Key Point 3: NVIDIA is expected to launch a new inference chip, the LPU, to strengthen its inference product line. NVIDIA is likely to elevate AI inference to a system-level infrastructure, with the LPU + CPX pooled disaggregation solution reinforcing the inference product portfolio. Regarding the LPU: At the GTC conference, the firm expects NVIDIA to introduce a new inference chip integrating Groq's LPU technology. It is anticipated to feature a custom chip architecture specifically designed for LLM inference, a redesigned Tensor Streaming Processor, and the use of SRAM for on-chip memory, significantly boosting data storage and retrieval speeds, making it highly suitable for the high bandwidth demands of the decoding phase. Regarding CPX: NVIDIA's Rubin CPX, launched in 2025, can effectively reduce costs in the prefill phase and might utilize GDDR7 or HBM3E as the primary memory specification. In terms of product form factor, according to SemiAnalysis, the CPX might shift from being integrated into the Rubin Compute Tray to being shipped as an independent rack alongside the NVL72 VR200. Based on industry chain information, the LPU might also be released as a 256-card LPX independent rack.
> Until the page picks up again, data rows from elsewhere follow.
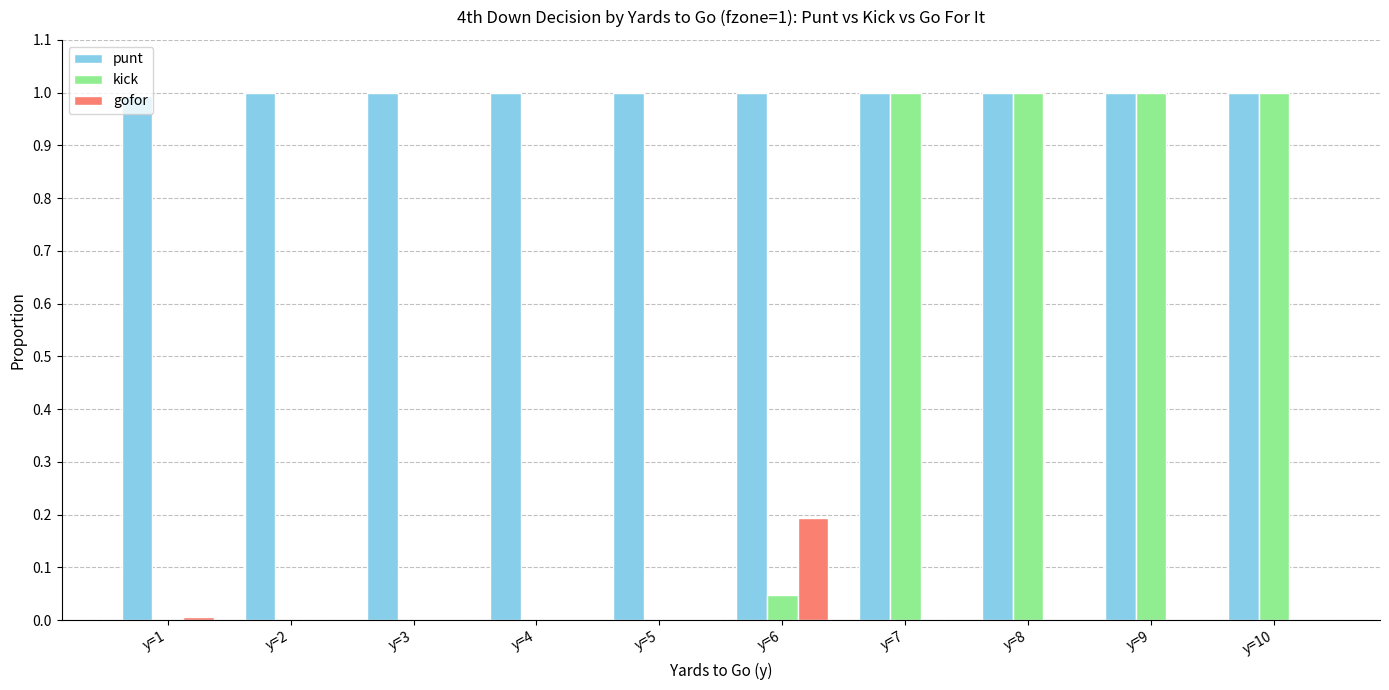

What are all the series names shown in the legend?

punt, kick, gofor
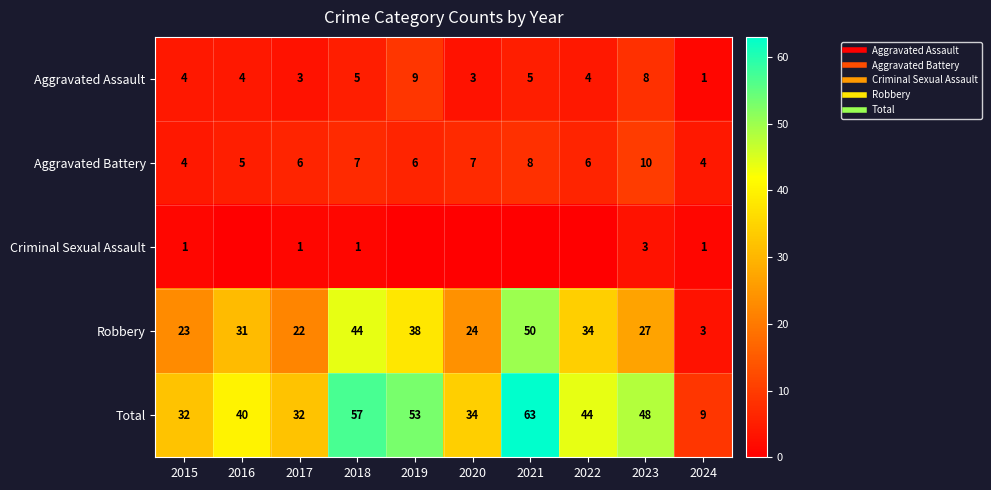

What is the difference between the second highest and second lowest values in the Aggravated Battery series?

4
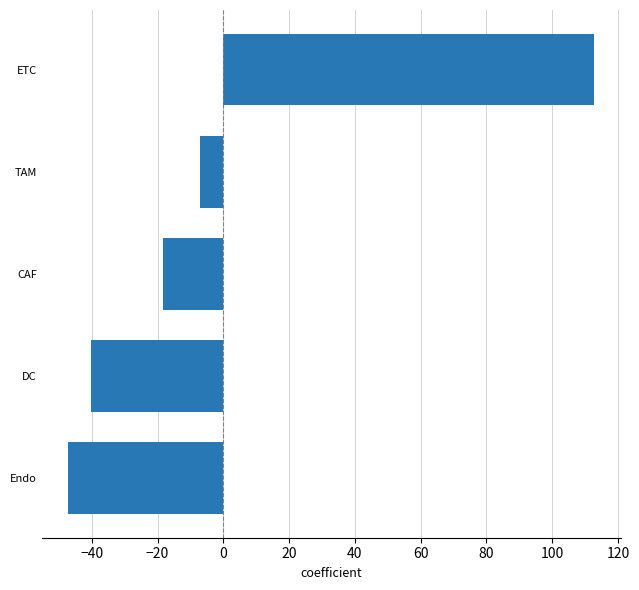

What is the difference between the maximum and second lowest values?

153.0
Key Point 4: Potential outlook on upgrade directions for the next-generation Feynman architecture. Design trends for NVIDIA's next-generation Feynman architecture are garnering increasing industry attention, and NVIDIA might showcase related content at GTC 2026. Based on current industry information, Trendforce expects Feynman to be among the first chips adopting TSMC's A16 process. For power delivery, it might utilize Super Power Rail backside power delivery, freeing up more routing space, and could potentially incorporate 3D stacking technology for integration with Groq's LPU hardware stack, among other features. Regarding the implementation timeline, production could commence in 2028, with customer shipments starting from 2029. While specific details of the Feynman architecture remain unclear, the firm believes NVIDIA's understanding of future upgrade paths for the AI computing infrastructure is critically important. Against the backdrop of slowing Moore's Law, how innovation in computing power, storage power, and network power will support the continuous iteration of the AI industry, the evolving roles of training and inference, and the visibility of AI investment return cycles are areas where NVIDIA might provide more inspiration and surprises at the GTC conference.
Risk factors include geopolitical risks, slower-than-expected volume ramp-up of new products from overseas computing power leaders, weaker-than-expected growth in AI market demand, risks of continued price increases for components like memory, risks associated with technological changes and product iterations, policy regulation and data privacy risks, and intensifying competition in the PCB industry.